為替市場ではドル円が主役で、ユーロドルは日々の値幅がドル円の半分から3分の1という値動きが’続いています。昨日には日銀会合でマイナス金利解除が決定されましたので、このあとFOMCも控えているものの既に円安再開の動きとなっていますので、日銀会合の振り返りとここからの円相場について考えることとします。
ドル円(USDJPY)は2月高値を上抜け、151円台半ばまで円安が進行しています。材料としては日銀会合が終わりイベント経過で改めて円売りが出ているということになりますが、日銀会合での決定事項から見ていきます。
これまで銀行が日銀に預ける際の金利は0%であったものの、銀行ごとに定められた一定の金額を超えた場合にその超過金額にマイナス0.1%というペナルティ金利が課されていました。これは日銀に預ける金額が増え過ぎると企業への貸し付けに資金が回らなくなるからですが、実際にマイナス金利が適用されたのは2回に留まります。
今回はマイナス金利が無くなり、政策金利が0~0.1%になったことで銀行としては日銀に預け過ぎてもペナルティは科されないということから、効果としては市中の資金の減少する引き締めの効果が得られることとなります。
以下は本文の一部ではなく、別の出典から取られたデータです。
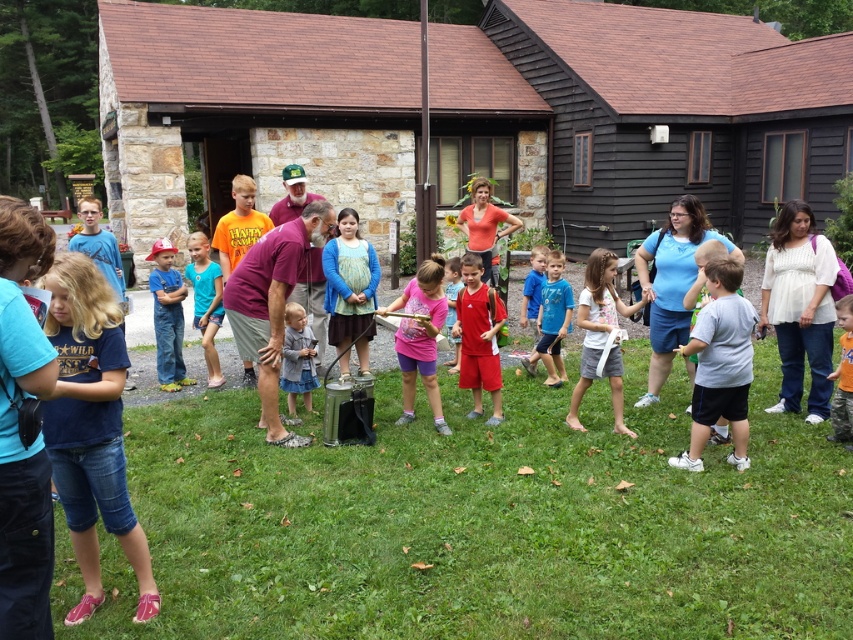
Question: Can you confirm if brown stone hut at center is positioned to the left of matte red shorts at center?

Choices:
 (A) yes
 (B) no

Answer: (A)

Question: Is pink matte shirt at center positioned behind orange cotton shirt at center?

Choices:
 (A) yes
 (B) no

Answer: (A)

Question: Which of the following is the farthest from the observer?

Choices:
 (A) blue cotton shirt at center
 (B) brown stone hut at center

Answer: (B)

Question: Among these objects, which one is nearest to the camera?

Choices:
 (A) dark brown wooden hut at center
 (B) blue textured shirt at center
 (C) blue denim shorts at lower left
 (D) matte blue shorts at center

Answer: (C)

Question: Considering the real-world distances, which object is farthest from the orange cotton shirt at center?

Choices:
 (A) blue textured shirt at center
 (B) pink matte shirt at center
 (C) matte blue shorts at center
 (D) white cotton shirt at center

Answer: (C)

Question: Considering the relative positions of gray matte shirt at center and denim jeans at center in the image provided, where is gray matte shirt at center located with respect to denim jeans at center?

Choices:
 (A) left
 (B) right

Answer: (B)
日銀は短期金利だけでなく長期金利(10年国債利回り)にも介入するイールドカーブコントロール(YCC)を実施していました。当初0.25%から始まり、0.5%、1.0%、およそ1.0%と直近ではYCCによる国債買い入れのオペレーションも見られなくなっていましたが、マイナス金利解除に合わせてYCCも撤廃されました。
これにより長期金利の上昇圧力が高まる可能性もあるものの、現行水準から考えると急速に金利上昇圧力が加わるというものではありませんので、今後日銀が意図しないような金利上昇が見られる場合には引き続き国債買い入れといったオペレーションで動きを緩和することもあるでしょう。しかし、総裁会見でも植田総裁が発言した通りで、基本は金利の動きは市場に任せるという本来あるべき姿に戻ることとなります。
株価も十分に上昇したこともありますが、今後は株価指数連動ETFやJ-REITへの投資は行われません。これもあるべき姿に戻るだけですが、国債と異なり満期が無い株式においてはどこかの時点で売却ということも考えなくてはならず、政策金利の出口戦略以上に難しい出口戦略を考えることとなります。
市場で売却すると影響が大きすぎるため、企業に自社株購入をしてもらうとか、年金に保有先を移転するとか、法整備は必要でしょうが市場価格よりも若干割安な価格で売却すればいいのではないかと思います。現時点で含み益が30兆円以上ありますので、問題にはならないでしょう。
他にも国債保有残高も大きすぎることから、当面は満期を迎えた国債は再投資していくものの、どこかでバランスシートの縮小も検討と発言したことから、ようやく異次元緩和と言う異常な金融政策から抜け出す第一歩になったと言えます。
今回の会合では事前にあまりにも多くの観測記事や公式リークと思われる記事が出たことで、先に円金利上昇と円高の動きを見て、直近では逆に改めて円売りの動きが強まることになっていました。そして、会合後には次はFOMC、そしてFOMCでは緩和時期後退の発言も出るのではとの思惑から、一気に年初来の円安値を更新し、151円台半ばを見ることとなりました。
テクニカルにはドル円週足をご覧ください。既に一昨年高値151.942が視野に入る展開ですが、祝日明けの東京市場では当局によるけん制発言が出るであろうことを考えると、あまり調子に乗ってドル買いを進めると梯子を外されることになりかねません。FOMC後にドル買いが強まる場合には特に注意が必要でしょう。
それでも当面は日米金利差が拡大した状態にも変化は無いとなれば、その上のターゲットである153.050(フィボナッチ・エクステンションで12月安値を起点とした61.8%エクステンション)が次のターゲットとなりますので、牽制発言も間に合わないような急速な動きが先行する場合に気にすべき水準となります。